I arrive at the little house in Queens after a week in Alaska. Six intercontinental planes. Minus twenty degrees Celsius and the noonday sun peeking over the horizon. I was so free and so happy. I am going to love there, under the Fairbanks Aurora Borealis. My son will be born there. And he will be as Cuban as you. Or more so. Because he will have no memory of horror.
I arrive at the little house in Queens and fall down dead on the couch. I don’t even unpack. I’m dying of hunger. I have almost no voice. If I get sick in the United States I will have to heal myself alone. To go back to Cuba would be suicide. There the doctors from State Security would wait for me to fulfill their mission.
I go out and get some Colombian roast beef with rice and red beans. They put a slice of avocado on it. Nothing tastes like anything, but in the United States that’s how it is. The smell revolts me. I stay hungry.
Actually, I don’t like buying from the Latinos in the neighborhood. They have a mortuary look that even post-Castro Cubans don’t have. You go into the restaurant and they look at you like iguanas, with toothpicks between their teeth and the ugliest clothes in the world, exceeded only by the schmaltzy music playing.

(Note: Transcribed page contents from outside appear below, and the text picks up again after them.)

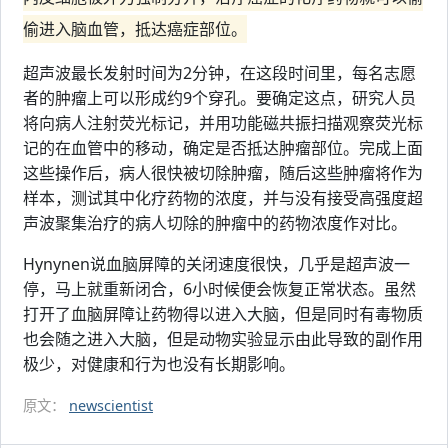
偷进入脑血管，抵达癌症部位。
超声波最长发射时间为2分钟，在这段时间里，每名志愿
者的肿瘤上可以形成约9个穿孔。要确定这点，研究人员
将向病人注射荧光标记，并用功能磁共振扫描观察荧光标
记的在血管中的移动，确定是否抵达肿瘤部位。完成上面
这些操作后，病人很快被切除肿瘤，随后这些肿瘤将作为
样本，测试其中化疗药物的浓度，并与没有接受高强度超
声波聚集治疗的病人切除的肿瘤中的药物浓度作对比。
Hynynen说血脑屏障的关闭速度很快，几乎是超声波一
停，马上就重新闭合，6小时候便会恢复正常状态。虽然
打开了血脑屏障让药物得以进入大脑，但是同时有毒物质
也会随之进入大脑，但是动物实验显示由此导致的副作用
极少，对健康和行为也没有长期影响。
原文：
newscientist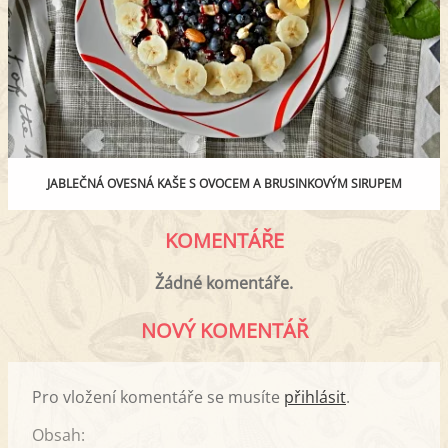
JABLEČNÁ OVESNÁ KAŠE S OVOCEM A BRUSINKOVÝM SIRUPEM
KOMENTÁŘE
Žádné komentáře.
NOVÝ KOMENTÁŘ
Pro vložení komentáře se musíte
přihlásit
.
Obsah:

I bought it anyway. Chewed a bit. Then, I toss the whole mess into the trash. Or not. I go to toss it, but I can’t reach the can in the kitchen. Because at that instant there’s a little mouse in the middle.
It’s gray. It’s starving. It’s clear that it spent a week without me, locked out of the little house in Queens without a thing to nibble. It must be very young. Now it’s almost begging me with its eyes, like a spontaneous pet. it would be so easy to smash it with a shovel. That’s what we’d do on the little island.
But I put the leftovers in a plastic bag. I almost put it in his mouth. And the mouse started to eat the rest of my food in the little house in Queens. Every now and then he looks at me. I look at him. We look at each other. We’re both fucked up. Alone. Helpless. Nobody would remember us if we didn’t help each other.
I kick back on the couch. This is exile. Substitute for what in Cuba would have been a bloody death a hint of mutual pity and solidarity.